* **BRIEF**
Pull out every line in the records below that contains the string "Aromalı". Case counts.

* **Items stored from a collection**
☆ ☆ ☆ ☆

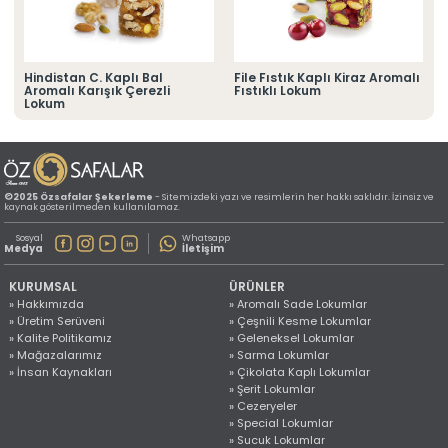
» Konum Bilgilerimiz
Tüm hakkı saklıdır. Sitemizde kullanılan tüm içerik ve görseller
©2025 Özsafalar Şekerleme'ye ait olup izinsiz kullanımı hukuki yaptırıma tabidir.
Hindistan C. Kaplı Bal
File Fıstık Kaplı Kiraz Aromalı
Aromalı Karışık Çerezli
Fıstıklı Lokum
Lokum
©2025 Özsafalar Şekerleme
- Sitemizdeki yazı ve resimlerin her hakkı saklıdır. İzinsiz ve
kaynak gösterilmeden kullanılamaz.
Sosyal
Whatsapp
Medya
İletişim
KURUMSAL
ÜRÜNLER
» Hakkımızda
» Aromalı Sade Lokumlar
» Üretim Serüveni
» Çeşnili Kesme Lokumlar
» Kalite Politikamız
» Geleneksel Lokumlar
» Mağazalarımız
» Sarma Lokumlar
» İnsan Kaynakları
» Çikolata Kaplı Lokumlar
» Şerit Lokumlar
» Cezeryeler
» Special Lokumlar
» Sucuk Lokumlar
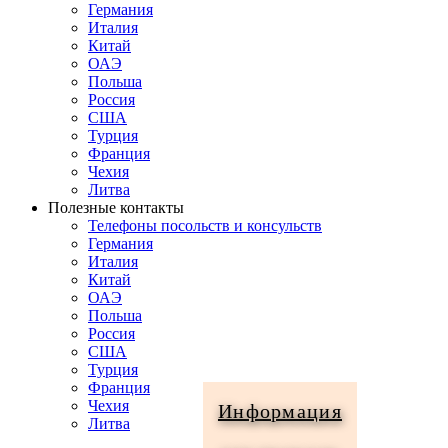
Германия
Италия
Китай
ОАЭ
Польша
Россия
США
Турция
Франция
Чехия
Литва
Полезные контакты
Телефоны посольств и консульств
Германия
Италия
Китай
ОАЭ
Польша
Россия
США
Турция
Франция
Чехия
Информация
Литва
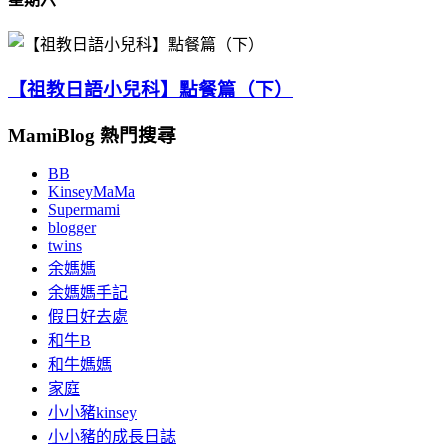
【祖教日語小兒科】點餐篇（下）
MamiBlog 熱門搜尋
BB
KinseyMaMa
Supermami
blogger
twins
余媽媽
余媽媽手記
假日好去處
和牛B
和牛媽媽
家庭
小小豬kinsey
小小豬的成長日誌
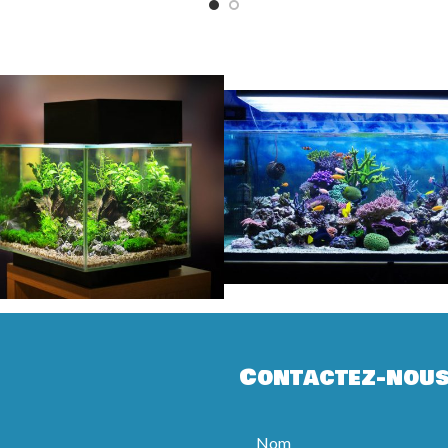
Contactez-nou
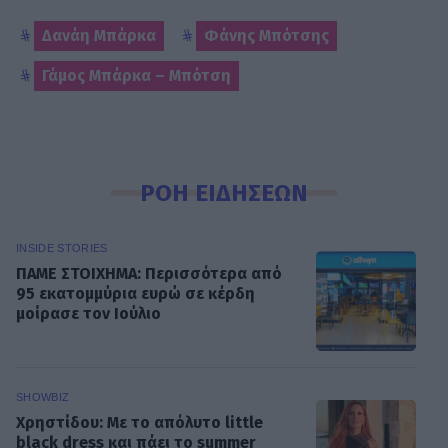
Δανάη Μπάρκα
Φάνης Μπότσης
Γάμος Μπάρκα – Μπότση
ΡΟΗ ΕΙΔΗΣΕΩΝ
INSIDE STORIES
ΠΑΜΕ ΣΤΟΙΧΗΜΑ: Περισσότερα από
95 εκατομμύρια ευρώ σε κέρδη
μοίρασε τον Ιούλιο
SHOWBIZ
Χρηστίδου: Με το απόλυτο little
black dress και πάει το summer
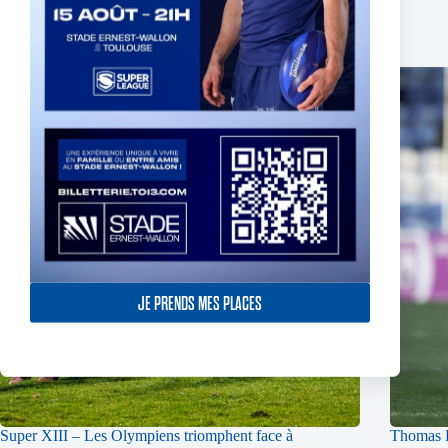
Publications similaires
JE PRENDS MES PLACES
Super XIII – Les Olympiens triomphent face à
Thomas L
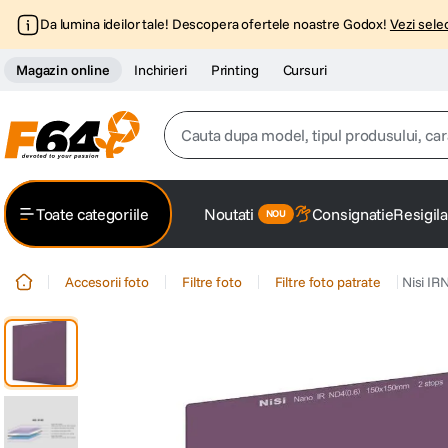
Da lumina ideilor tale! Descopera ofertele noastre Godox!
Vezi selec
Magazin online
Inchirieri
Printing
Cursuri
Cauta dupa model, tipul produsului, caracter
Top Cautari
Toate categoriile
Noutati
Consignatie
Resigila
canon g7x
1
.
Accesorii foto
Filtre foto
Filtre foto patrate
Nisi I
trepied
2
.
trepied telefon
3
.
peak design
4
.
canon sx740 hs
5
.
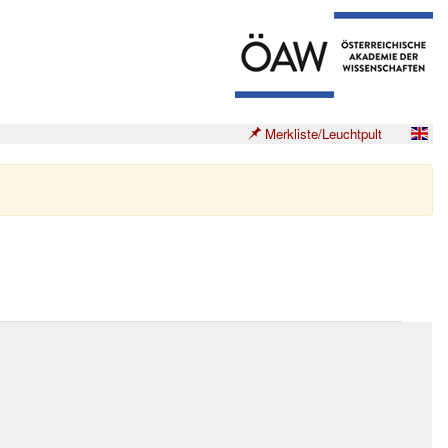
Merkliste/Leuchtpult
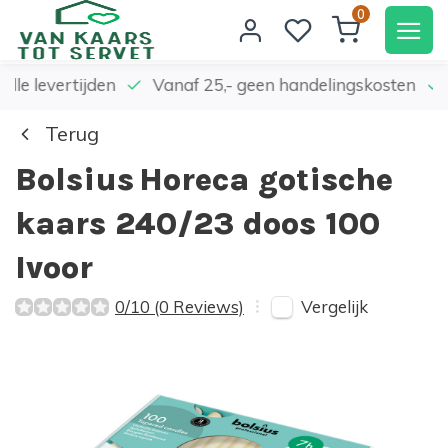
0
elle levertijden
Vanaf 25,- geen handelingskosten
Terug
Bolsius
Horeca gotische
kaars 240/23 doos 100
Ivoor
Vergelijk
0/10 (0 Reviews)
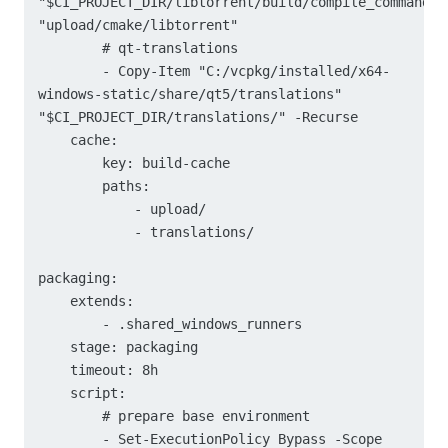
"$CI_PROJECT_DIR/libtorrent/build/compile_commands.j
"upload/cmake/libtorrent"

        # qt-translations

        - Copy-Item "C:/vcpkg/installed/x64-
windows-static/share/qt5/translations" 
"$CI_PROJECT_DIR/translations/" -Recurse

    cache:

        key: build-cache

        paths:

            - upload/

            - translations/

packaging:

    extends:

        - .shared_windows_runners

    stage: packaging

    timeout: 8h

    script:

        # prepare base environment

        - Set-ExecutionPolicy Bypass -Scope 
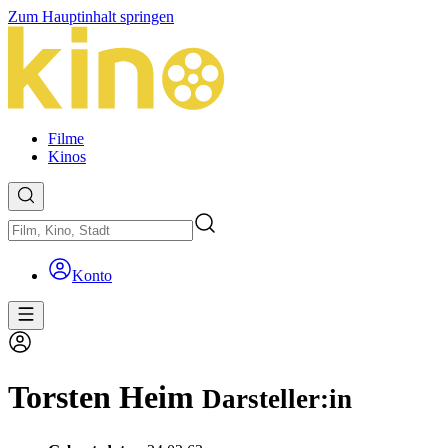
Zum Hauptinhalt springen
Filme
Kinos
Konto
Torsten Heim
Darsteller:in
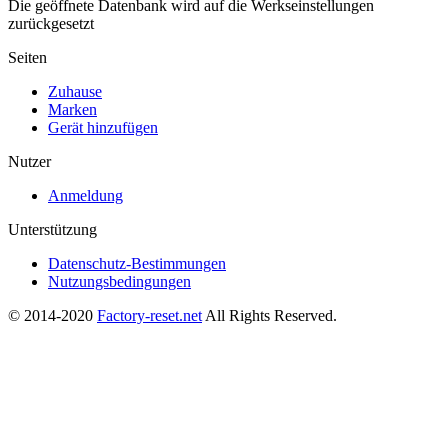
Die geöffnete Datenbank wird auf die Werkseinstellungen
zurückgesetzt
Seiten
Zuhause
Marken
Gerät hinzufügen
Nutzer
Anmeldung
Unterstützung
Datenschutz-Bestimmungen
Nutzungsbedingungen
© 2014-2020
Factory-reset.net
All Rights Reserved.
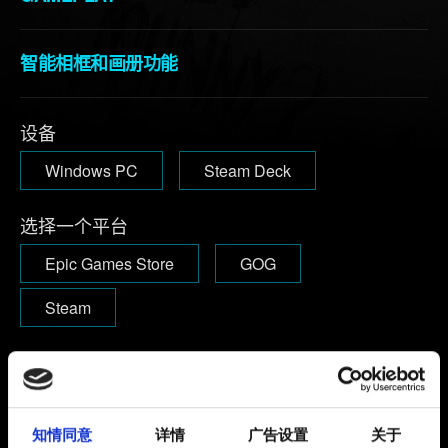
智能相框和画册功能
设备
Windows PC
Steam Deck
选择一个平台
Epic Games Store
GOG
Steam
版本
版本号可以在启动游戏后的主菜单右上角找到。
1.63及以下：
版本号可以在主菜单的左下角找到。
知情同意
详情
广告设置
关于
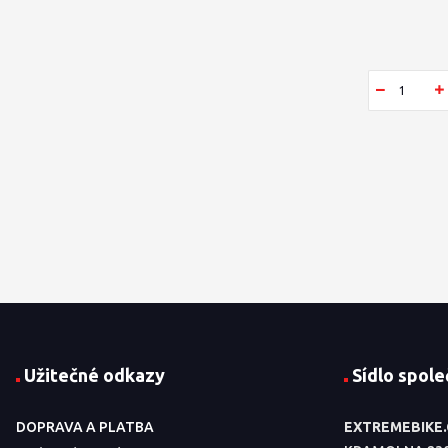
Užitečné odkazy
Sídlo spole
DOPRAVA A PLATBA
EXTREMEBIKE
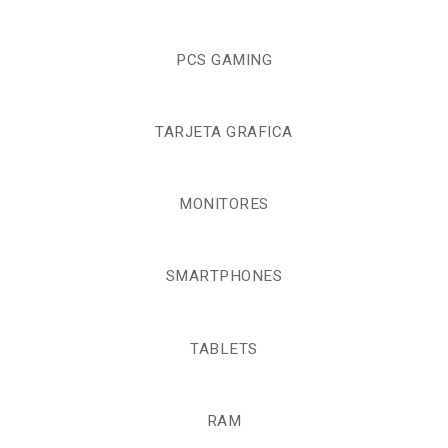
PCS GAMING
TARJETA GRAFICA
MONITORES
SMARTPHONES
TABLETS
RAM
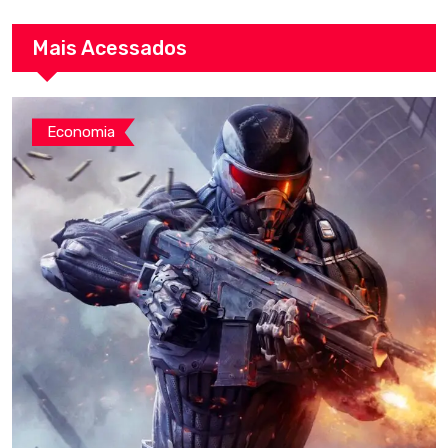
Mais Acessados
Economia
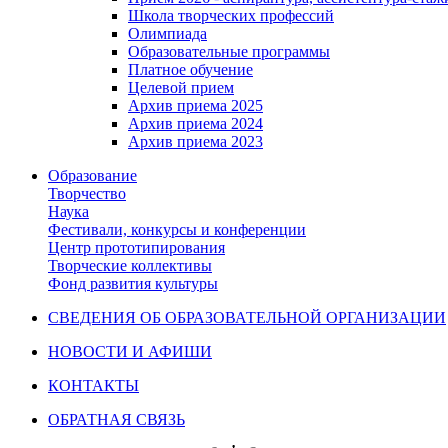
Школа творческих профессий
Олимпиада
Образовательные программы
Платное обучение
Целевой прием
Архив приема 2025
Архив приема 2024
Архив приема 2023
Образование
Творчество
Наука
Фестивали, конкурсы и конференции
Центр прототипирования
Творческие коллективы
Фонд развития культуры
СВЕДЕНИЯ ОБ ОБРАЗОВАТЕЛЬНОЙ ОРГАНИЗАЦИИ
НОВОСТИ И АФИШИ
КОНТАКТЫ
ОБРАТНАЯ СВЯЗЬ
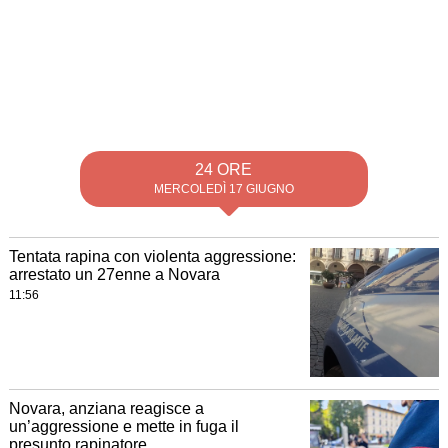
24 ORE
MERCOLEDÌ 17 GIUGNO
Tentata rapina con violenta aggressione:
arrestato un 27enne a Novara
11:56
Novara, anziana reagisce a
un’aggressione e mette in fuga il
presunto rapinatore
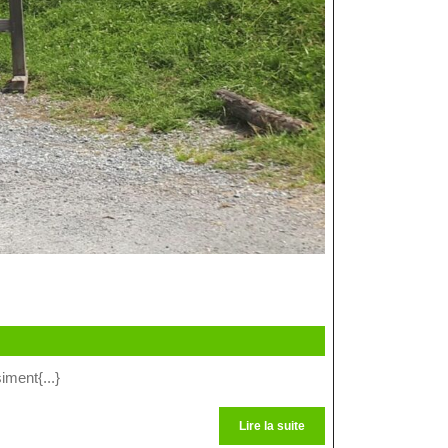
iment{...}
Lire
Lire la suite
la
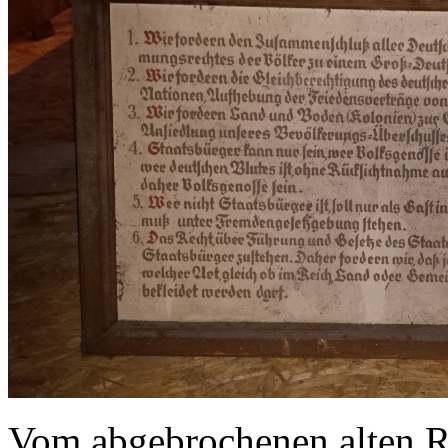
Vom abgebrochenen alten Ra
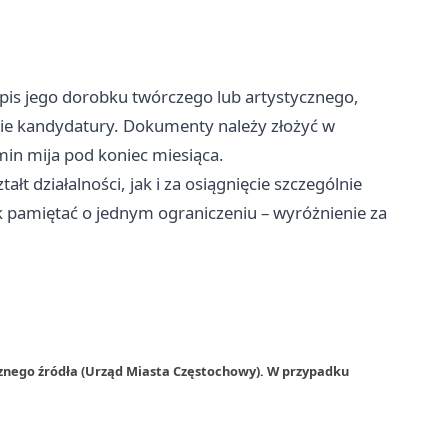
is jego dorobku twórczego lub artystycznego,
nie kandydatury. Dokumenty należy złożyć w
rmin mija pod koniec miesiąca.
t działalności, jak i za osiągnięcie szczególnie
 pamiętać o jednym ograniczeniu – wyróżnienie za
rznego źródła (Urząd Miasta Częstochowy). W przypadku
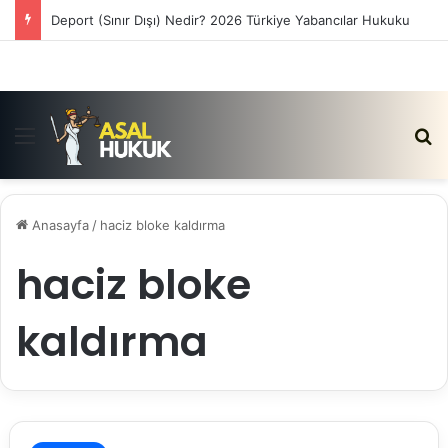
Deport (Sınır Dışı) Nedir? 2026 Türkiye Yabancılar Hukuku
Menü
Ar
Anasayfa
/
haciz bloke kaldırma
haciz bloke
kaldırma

☆ ☆ ☆ ☆

* **EXERCISE OUTPUT**
File Fıstık Kaplı Kiraz Aromalı
Aromalı Karışık Çerezli
» Aromalı Sade Lokumlar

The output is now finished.